▶ _Required work_:
Give the data below again exactly, and drop each picture from it.

▶ _Source material_:
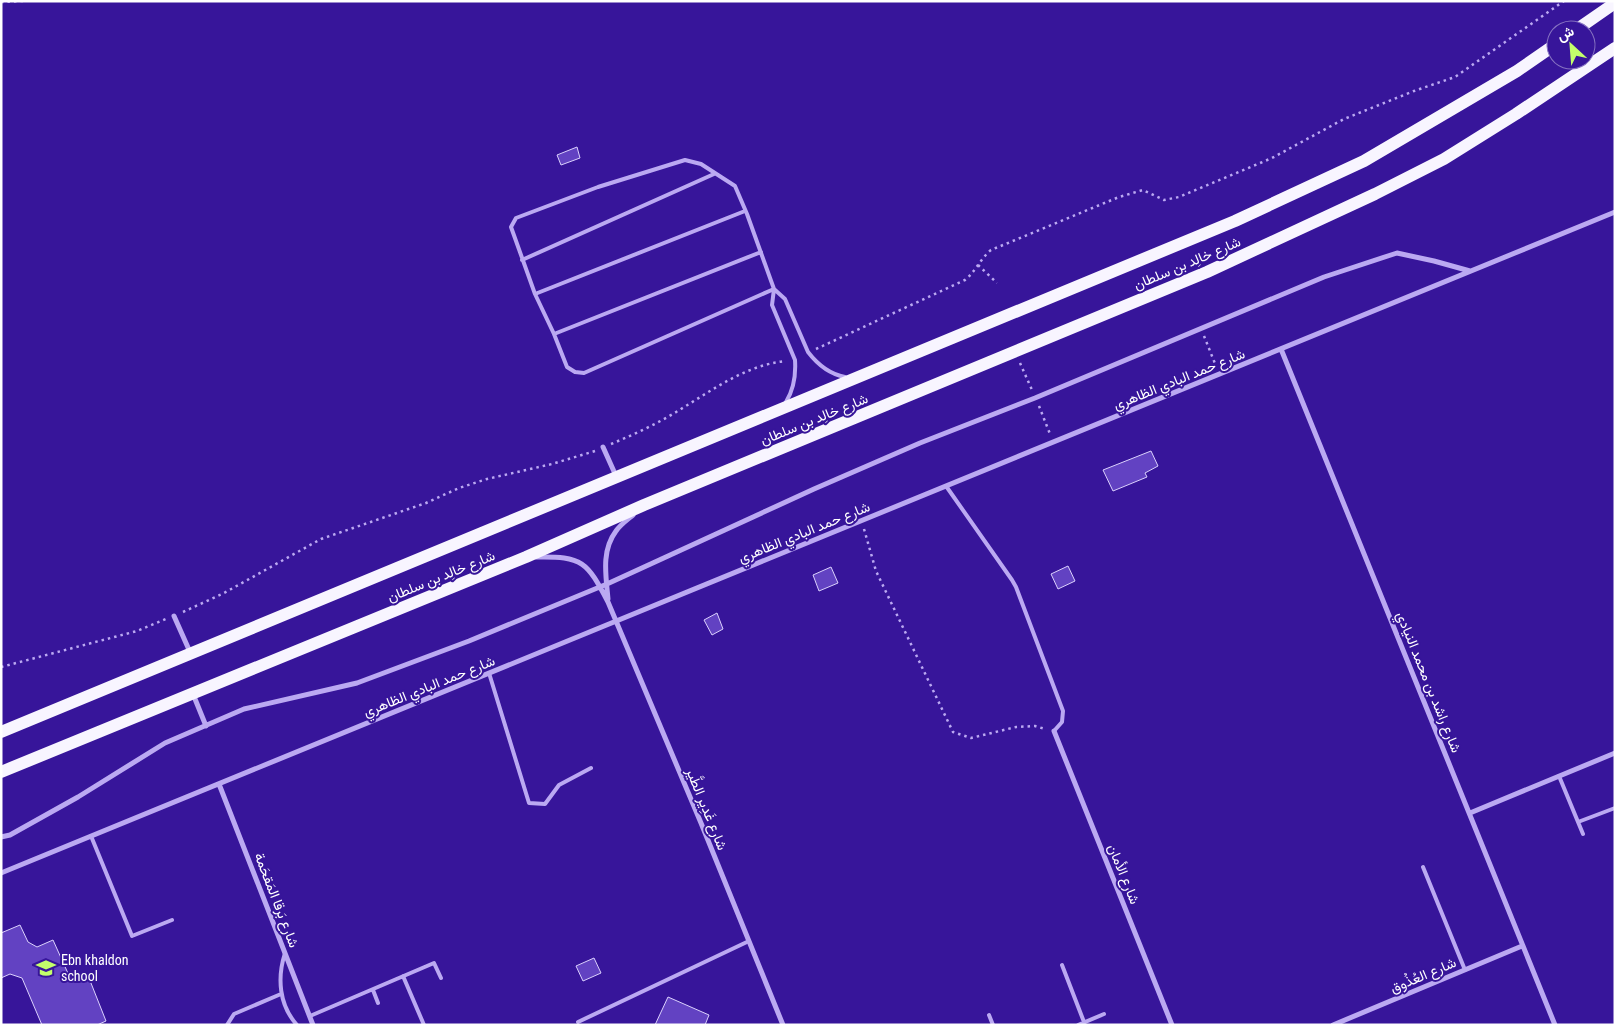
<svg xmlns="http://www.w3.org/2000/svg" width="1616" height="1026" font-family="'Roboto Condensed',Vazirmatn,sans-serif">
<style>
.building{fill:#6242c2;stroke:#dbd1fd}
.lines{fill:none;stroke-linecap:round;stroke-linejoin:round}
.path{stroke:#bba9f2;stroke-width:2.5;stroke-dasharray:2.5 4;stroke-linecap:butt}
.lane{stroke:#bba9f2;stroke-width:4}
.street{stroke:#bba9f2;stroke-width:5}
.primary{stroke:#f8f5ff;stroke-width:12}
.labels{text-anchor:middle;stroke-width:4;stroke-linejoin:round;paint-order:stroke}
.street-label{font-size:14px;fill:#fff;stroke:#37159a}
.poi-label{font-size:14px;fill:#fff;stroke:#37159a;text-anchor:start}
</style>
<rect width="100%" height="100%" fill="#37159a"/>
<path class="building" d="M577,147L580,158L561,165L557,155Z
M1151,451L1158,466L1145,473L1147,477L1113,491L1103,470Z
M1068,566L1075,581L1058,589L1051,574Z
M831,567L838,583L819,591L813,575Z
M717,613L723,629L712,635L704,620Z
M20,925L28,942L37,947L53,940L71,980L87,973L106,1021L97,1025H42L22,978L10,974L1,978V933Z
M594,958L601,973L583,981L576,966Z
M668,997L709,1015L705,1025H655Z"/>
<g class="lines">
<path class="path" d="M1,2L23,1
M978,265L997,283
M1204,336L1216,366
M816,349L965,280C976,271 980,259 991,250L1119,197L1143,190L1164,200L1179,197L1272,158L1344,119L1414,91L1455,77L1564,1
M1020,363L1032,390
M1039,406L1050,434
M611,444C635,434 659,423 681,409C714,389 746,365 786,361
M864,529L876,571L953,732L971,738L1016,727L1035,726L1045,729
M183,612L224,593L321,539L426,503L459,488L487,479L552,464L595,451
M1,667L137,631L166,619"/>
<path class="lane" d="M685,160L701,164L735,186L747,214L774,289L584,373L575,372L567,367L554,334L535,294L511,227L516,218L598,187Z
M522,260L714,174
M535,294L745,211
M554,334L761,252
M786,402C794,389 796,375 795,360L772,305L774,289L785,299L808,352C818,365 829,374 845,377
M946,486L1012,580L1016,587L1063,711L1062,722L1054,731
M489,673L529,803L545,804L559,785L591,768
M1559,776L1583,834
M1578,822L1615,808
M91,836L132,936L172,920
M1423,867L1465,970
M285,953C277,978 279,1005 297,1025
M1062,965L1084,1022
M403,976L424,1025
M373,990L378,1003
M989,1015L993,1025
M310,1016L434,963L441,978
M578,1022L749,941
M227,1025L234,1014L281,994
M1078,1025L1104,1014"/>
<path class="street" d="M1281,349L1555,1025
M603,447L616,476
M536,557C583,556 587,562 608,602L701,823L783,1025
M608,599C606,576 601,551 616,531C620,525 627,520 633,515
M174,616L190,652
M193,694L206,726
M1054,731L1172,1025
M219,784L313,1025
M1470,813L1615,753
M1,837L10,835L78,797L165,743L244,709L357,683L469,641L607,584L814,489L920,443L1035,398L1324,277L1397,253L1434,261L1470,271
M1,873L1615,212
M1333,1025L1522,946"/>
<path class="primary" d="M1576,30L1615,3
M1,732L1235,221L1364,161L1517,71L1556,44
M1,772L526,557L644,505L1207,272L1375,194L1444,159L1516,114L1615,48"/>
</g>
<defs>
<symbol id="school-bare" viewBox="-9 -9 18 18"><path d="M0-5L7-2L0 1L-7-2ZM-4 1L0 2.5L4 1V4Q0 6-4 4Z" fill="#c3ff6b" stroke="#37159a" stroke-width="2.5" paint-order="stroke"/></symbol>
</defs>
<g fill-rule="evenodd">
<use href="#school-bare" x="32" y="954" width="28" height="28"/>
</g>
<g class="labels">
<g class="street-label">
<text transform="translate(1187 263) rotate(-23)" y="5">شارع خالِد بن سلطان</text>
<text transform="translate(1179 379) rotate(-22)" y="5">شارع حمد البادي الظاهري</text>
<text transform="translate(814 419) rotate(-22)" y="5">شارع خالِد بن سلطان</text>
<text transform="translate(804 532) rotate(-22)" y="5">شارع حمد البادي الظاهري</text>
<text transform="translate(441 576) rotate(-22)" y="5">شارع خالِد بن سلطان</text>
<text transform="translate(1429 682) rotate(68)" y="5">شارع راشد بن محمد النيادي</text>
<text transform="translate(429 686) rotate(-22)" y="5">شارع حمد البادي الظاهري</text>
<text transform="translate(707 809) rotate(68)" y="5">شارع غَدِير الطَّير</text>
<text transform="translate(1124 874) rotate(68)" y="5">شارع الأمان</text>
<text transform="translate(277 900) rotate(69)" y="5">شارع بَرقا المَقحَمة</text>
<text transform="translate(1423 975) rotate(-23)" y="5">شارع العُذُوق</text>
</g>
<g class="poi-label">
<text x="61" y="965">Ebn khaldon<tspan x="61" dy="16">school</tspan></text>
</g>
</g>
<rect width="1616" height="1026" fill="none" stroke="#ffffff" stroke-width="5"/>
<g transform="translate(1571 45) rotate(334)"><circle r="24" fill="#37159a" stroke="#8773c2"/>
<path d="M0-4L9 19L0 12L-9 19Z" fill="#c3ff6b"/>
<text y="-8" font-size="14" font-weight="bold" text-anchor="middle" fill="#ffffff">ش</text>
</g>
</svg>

▶ _Response for this exercise_:
<svg xmlns="http://www.w3.org/2000/svg" width="1616" height="1026" font-family="'Roboto Condensed',Vazirmatn,sans-serif">
<style>
.building{fill:#6242c2;stroke:#dbd1fd}
.lines{fill:none;stroke-linecap:round;stroke-linejoin:round}
.path{stroke:#bba9f2;stroke-width:2.5;stroke-dasharray:2.5 4;stroke-linecap:butt}
.lane{stroke:#bba9f2;stroke-width:4}
.street{stroke:#bba9f2;stroke-width:5}
.primary{stroke:#f8f5ff;stroke-width:12}
.labels{text-anchor:middle;stroke-width:4;stroke-linejoin:round;paint-order:stroke}
.street-label{font-size:14px;fill:#fff;stroke:#37159a}
.poi-label{font-size:14px;fill:#fff;stroke:#37159a;text-anchor:start}
</style>
<rect width="100%" height="100%" fill="#37159a"/>
<path class="building" d="M577,147L580,158L561,165L557,155Z
M1151,451L1158,466L1145,473L1147,477L1113,491L1103,470Z
M1068,566L1075,581L1058,589L1051,574Z
M831,567L838,583L819,591L813,575Z
M717,613L723,629L712,635L704,620Z
M20,925L28,942L37,947L53,940L71,980L87,973L106,1021L97,1025H42L22,978L10,974L1,978V933Z
M594,958L601,973L583,981L576,966Z
M668,997L709,1015L705,1025H655Z"/>
<g class="lines">
<path class="path" d="M1,2L23,1
M978,265L997,283
M1204,336L1216,366
M816,349L965,280C976,271 980,259 991,250L1119,197L1143,190L1164,200L1179,197L1272,158L1344,119L1414,91L1455,77L1564,1
M1020,363L1032,390
M1039,406L1050,434
M611,444C635,434 659,423 681,409C714,389 746,365 786,361
M864,529L876,571L953,732L971,738L1016,727L1035,726L1045,729
M183,612L224,593L321,539L426,503L459,488L487,479L552,464L595,451
M1,667L137,631L166,619"/>
<path class="lane" d="M685,160L701,164L735,186L747,214L774,289L584,373L575,372L567,367L554,334L535,294L511,227L516,218L598,187Z
M522,260L714,174
M535,294L745,211
M554,334L761,252
M786,402C794,389 796,375 795,360L772,305L774,289L785,299L808,352C818,365 829,374 845,377
M946,486L1012,580L1016,587L1063,711L1062,722L1054,731
M489,673L529,803L545,804L559,785L591,768
M1559,776L1583,834
M1578,822L1615,808
M91,836L132,936L172,920
M1423,867L1465,970
M285,953C277,978 279,1005 297,1025
M1062,965L1084,1022
M403,976L424,1025
M373,990L378,1003
M989,1015L993,1025
M310,1016L434,963L441,978
M578,1022L749,941
M227,1025L234,1014L281,994
M1078,1025L1104,1014"/>
<path class="street" d="M1281,349L1555,1025
M603,447L616,476
M536,557C583,556 587,562 608,602L701,823L783,1025
M608,599C606,576 601,551 616,531C620,525 627,520 633,515
M174,616L190,652
M193,694L206,726
M1054,731L1172,1025
M219,784L313,1025
M1470,813L1615,753
M1,837L10,835L78,797L165,743L244,709L357,683L469,641L607,584L814,489L920,443L1035,398L1324,277L1397,253L1434,261L1470,271
M1,873L1615,212
M1333,1025L1522,946"/>
<path class="primary" d="M1576,30L1615,3
M1,732L1235,221L1364,161L1517,71L1556,44
M1,772L526,557L644,505L1207,272L1375,194L1444,159L1516,114L1615,48"/>
</g>
<defs>
<symbol id="school-bare" viewBox="-9 -9 18 18"><path d="M0-5L7-2L0 1L-7-2ZM-4 1L0 2.5L4 1V4Q0 6-4 4Z" fill="#c3ff6b" stroke="#37159a" stroke-width="2.5" paint-order="stroke"/></symbol>
</defs>
<g fill-rule="evenodd">
<use href="#school-bare" x="32" y="954" width="28" height="28"/>
</g>
<g class="labels">
<g class="street-label">
<text transform="translate(1187 263) rotate(-23)" y="5">شارع خالِد بن سلطان</text>
<text transform="translate(1179 379) rotate(-22)" y="5">شارع حمد البادي الظاهري</text>
<text transform="translate(814 419) rotate(-22)" y="5">شارع خالِد بن سلطان</text>
<text transform="translate(804 532) rotate(-22)" y="5">شارع حمد البادي الظاهري</text>
<text transform="translate(441 576) rotate(-22)" y="5">شارع خالِد بن سلطان</text>
<text transform="translate(1429 682) rotate(68)" y="5">شارع راشد بن محمد النيادي</text>
<text transform="translate(429 686) rotate(-22)" y="5">شارع حمد البادي الظاهري</text>
<text transform="translate(707 809) rotate(68)" y="5">شارع غَدِير الطَّير</text>
<text transform="translate(1124 874) rotate(68)" y="5">شارع الأمان</text>
<text transform="translate(277 900) rotate(69)" y="5">شارع بَرقا المَقحَمة</text>
<text transform="translate(1423 975) rotate(-23)" y="5">شارع العُذُوق</text>
</g>
<g class="poi-label">
<text x="61" y="965">Ebn khaldon<tspan x="61" dy="16">school</tspan></text>
</g>
</g>
<rect width="1616" height="1026" fill="none" stroke="#ffffff" stroke-width="5"/>
<g transform="translate(1571 45) rotate(334)"><circle r="24" fill="#37159a" stroke="#8773c2"/>
<path d="M0-4L9 19L0 12L-9 19Z" fill="#c3ff6b"/>
<text y="-8" font-size="14" font-weight="bold" text-anchor="middle" fill="#ffffff">ش</text>
</g>
</svg>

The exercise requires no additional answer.